= Tashi Dorje =

Tibetan tenor

Tashi Dorje (also known as Yuan Qu) (born 29 November 1966) is a Tibetan tenor trained in Italian opera. He performs as a soloist with Shen Yun Performing Arts under his Chinese name, Yuan Qu. Dorje was born in Chamdo, Eastern Tibet.

After getting a medical degree and practicing as a doctor in rural Tibet, he auditioned to join a performing arts group. He studied singing in Beijing, and became a soloist with the Chinese National Orchestra. Dorje subsequently went to Europe, training with famed operatic singers including Eduardo Giménez and Carlo Bergonzi. Dorje has performed around the world, including in China, Spain, Great Britain, Italy, Sweden and the United States, and has won singing competitions in Paris, Florence and New York. He speaks Tibetan, Chinese, Italian, Spanish, and English.

==Early life==
Dorje was born in Eastern Tibet on 29 November 1966, just before the Cultural Revolution in China. In 1975, he was among more than 500 children sent to Beijing by the government. While in Beijing, Dorje was exposed to a contraband recording of Luciano Pavarotti’s “O Sole Mio."

Despite his passion for the arts, authorities decided that Dorje should receive medical training; he was sent to school to become a doctor. Following completion of his medical training, Dorje was assigned to a remote Tibetan village to establish a medical practice, but never gave up on his wish to become a professional singer. After several years, he auditioned and was admitted to an arts troupe in his hometown of Chamdo. Later, he studied in Beijing, earning a master's degree at the Beijing Vocal Music Research Institute in 1993. He became a soloist with the Chinese National Orchestra, a national folk music ensemble.

==Career==
In 1997, Dorje went to Spain to participate in the Francisco Viñas International Vocal Competition. In 1998, he began studying under María Soler and Eduardo Giménez at the Conservatori Superior de Música del Liceu in Barcelona. He later trained under Carlo Bergonzi in Buseto, Italy, and Isabel Penagos in Madrid.

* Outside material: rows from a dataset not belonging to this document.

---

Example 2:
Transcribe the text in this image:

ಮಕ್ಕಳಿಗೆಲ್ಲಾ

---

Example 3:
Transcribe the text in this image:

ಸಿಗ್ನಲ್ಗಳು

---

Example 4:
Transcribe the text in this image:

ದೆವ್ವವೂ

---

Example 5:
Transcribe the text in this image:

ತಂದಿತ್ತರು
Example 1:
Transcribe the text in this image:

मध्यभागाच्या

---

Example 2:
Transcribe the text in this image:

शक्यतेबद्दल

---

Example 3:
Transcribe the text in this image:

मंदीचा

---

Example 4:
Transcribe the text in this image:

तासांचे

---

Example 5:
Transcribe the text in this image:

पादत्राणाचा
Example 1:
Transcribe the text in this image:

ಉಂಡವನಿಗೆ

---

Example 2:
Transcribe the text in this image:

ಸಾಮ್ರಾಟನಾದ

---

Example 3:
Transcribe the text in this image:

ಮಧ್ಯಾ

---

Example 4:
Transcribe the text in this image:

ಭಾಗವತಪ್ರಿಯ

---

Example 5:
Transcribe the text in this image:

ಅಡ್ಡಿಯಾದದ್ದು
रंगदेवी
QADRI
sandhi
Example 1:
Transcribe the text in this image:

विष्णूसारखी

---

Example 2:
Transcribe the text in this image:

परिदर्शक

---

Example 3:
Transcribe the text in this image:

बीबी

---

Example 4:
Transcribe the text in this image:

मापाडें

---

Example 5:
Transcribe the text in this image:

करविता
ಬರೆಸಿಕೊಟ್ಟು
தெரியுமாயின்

Dorje has maintained a connection with his native Tibet. In 2003 he performed at the Dalai Lama’s Interfaith Service at the Washington National Cathedral, and the following year he performed at a “Free Tibet" concert in Amsterdam.

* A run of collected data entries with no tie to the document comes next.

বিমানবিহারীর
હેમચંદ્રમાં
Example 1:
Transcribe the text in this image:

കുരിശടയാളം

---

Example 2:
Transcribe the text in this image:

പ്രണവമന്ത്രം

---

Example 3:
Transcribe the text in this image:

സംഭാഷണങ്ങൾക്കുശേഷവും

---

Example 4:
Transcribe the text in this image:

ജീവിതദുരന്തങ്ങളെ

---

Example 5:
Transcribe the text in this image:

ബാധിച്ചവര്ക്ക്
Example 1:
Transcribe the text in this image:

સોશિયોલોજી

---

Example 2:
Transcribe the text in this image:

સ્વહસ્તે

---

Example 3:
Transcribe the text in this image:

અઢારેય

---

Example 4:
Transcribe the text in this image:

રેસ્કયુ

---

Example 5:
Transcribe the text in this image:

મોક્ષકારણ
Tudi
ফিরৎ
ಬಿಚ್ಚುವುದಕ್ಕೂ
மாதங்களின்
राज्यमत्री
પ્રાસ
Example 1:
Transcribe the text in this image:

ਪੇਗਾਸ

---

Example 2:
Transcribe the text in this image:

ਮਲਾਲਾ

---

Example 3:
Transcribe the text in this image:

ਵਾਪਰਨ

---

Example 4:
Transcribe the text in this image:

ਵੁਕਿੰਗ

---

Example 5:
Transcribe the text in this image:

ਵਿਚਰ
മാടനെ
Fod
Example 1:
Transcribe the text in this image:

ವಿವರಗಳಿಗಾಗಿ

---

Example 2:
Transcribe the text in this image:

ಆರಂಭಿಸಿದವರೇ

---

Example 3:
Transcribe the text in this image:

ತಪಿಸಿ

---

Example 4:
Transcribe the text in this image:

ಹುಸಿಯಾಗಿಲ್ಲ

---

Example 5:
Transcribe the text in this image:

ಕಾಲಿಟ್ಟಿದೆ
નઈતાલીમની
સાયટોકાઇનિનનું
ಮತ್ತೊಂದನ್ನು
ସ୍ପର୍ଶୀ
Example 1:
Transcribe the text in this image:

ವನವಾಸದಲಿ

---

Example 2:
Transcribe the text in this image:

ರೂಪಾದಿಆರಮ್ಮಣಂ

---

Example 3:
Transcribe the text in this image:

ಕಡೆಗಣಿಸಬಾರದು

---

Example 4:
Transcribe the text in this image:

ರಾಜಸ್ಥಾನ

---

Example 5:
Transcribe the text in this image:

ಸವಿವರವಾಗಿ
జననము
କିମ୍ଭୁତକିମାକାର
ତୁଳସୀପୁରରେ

In 2005, Dorje placed in international singing competitions in Barcelona and Florence, and won gold prize in Florence. In 2006, he won first prize with a performance of “La fanciulla del West" in the Bel canto division of the Europe Overseas Chinese Singing Contest, held in Paris, France.

In 2008, while studying at South Cheshire College in Britain, Dorje beat out 7,000 other contestants to reach the final auditions for the British talent search programme, The X Factor.